Al suo esordio solista a vent'anni di distanza dal fortunato esordio de Il caricatore (diretto con Eugenio Cappuccio e Fabio Nunziata), Massimo Gaudioso firma un'opera corale, remake del canadese La grande seduzione di Jean-François Pouliot. Siamo a metà strada tra il tentativo di bissare il successo di un altro film di ispirazione francofona (Benvenuti al Sud) e un Pane, amore e fantasia reloaded, con un registro scanzonato sull'arte di arrangiarsi tipicamente italiana in una situazione difficile come quella della disoccupazione. Un'ora e mezza da trascorrere tra qualche stereotipo, alcune battute indovinate e un cast affiatato nel quale figura anche la ex-Miss Italia Miriam Leone, limitata a semplice statuina di questo simpatico presepe umano.

CONSEGNA A ▸ Elenca, per favore, tutte le persone chiamate per nome nella recensione.
La recensione e le righe che seguono sono materiale indipendente.

DATI ▸
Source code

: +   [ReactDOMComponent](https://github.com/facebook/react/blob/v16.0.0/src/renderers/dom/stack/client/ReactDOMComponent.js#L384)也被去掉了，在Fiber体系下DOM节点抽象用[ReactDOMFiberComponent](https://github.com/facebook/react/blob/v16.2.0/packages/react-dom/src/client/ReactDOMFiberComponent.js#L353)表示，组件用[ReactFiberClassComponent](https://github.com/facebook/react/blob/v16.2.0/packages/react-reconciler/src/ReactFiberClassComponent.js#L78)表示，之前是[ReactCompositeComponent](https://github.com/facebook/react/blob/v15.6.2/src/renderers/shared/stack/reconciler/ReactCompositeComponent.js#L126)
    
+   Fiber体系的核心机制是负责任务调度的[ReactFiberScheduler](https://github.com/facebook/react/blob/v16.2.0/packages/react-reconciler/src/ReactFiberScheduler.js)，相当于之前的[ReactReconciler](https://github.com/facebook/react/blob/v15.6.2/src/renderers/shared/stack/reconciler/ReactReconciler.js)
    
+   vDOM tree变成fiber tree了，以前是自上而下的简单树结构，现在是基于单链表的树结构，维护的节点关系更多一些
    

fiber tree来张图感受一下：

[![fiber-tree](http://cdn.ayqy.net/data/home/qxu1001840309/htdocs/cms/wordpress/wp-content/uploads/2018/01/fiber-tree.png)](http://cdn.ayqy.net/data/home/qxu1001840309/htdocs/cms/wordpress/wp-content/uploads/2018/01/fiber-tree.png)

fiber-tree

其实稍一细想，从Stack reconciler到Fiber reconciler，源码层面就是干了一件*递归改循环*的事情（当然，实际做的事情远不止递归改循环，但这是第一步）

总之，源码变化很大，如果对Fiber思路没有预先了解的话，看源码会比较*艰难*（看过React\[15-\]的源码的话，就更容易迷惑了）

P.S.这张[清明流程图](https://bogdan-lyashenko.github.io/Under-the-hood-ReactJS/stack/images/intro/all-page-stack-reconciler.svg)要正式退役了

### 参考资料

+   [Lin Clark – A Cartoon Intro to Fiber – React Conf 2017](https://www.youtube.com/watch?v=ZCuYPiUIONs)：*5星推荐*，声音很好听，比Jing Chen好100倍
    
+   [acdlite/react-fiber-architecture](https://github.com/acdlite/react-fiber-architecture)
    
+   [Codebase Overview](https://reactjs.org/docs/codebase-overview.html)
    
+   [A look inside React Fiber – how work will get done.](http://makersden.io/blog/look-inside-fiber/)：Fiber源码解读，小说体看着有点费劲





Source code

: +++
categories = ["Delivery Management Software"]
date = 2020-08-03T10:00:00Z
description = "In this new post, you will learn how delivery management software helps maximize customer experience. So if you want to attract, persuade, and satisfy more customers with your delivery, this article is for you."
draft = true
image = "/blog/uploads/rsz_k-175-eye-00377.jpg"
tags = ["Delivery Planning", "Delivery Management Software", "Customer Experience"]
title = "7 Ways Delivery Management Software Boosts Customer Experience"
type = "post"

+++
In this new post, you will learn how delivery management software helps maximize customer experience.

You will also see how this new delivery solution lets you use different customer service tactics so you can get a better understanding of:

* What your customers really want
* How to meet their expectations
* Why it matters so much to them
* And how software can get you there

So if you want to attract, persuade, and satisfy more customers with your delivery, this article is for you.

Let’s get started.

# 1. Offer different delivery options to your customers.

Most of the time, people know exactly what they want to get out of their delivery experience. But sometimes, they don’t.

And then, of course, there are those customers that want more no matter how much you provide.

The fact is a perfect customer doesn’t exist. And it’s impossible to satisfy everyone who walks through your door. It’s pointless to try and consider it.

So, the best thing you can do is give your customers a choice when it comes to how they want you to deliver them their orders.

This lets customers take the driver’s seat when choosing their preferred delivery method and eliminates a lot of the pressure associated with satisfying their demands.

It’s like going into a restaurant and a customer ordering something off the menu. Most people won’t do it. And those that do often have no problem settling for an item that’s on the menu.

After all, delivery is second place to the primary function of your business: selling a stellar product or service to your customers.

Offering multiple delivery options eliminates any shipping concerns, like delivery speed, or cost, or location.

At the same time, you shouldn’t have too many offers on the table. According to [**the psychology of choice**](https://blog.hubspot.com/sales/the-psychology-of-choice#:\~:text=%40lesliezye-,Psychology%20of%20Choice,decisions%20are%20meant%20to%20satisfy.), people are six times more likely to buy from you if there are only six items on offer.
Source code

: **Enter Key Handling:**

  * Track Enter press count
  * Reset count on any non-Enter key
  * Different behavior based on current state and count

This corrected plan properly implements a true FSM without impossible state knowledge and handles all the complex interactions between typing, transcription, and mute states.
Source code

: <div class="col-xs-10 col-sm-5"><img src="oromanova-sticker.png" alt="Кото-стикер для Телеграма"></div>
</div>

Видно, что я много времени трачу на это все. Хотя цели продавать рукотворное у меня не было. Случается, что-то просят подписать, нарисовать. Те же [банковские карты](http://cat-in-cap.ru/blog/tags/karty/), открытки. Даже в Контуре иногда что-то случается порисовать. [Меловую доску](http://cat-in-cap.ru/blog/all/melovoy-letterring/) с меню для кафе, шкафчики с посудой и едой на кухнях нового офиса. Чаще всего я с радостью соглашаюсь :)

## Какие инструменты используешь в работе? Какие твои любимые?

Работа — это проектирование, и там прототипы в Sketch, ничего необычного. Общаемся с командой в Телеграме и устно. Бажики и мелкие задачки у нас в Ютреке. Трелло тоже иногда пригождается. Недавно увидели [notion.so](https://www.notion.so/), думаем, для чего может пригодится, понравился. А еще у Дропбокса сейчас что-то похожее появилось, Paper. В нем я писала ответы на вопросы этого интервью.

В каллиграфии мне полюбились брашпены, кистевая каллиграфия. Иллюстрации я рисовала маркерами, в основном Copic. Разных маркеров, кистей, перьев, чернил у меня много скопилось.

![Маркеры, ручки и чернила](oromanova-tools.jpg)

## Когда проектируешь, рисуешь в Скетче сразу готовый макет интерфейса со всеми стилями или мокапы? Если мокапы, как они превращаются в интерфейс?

CONSEGNA B ▸ Estrai ogni riga dei dati in cui compare la stringa "will". Maiuscole e minuscole contano.

SOLUZIONE A ▸
- Eugenio Cappuccio
- Fabio Nunziata
- Massimo Gaudioso
- Jean-François Pouliot
- Miriam Leone

SOLUZIONE B ▸
+   [A look inside React Fiber – how work will get done.](http://makersden.io/blog/look-inside-fiber/)：Fiber源码解读，小说体看着有点费劲
description = "In this new post, you will learn how delivery management software helps maximize customer experience. So if you want to attract, persuade, and satisfy more customers with your delivery, this article is for you."
In this new post, you will learn how delivery management software helps maximize customer experience.
You will also see how this new delivery solution lets you use different customer service tactics so you can get a better understanding of:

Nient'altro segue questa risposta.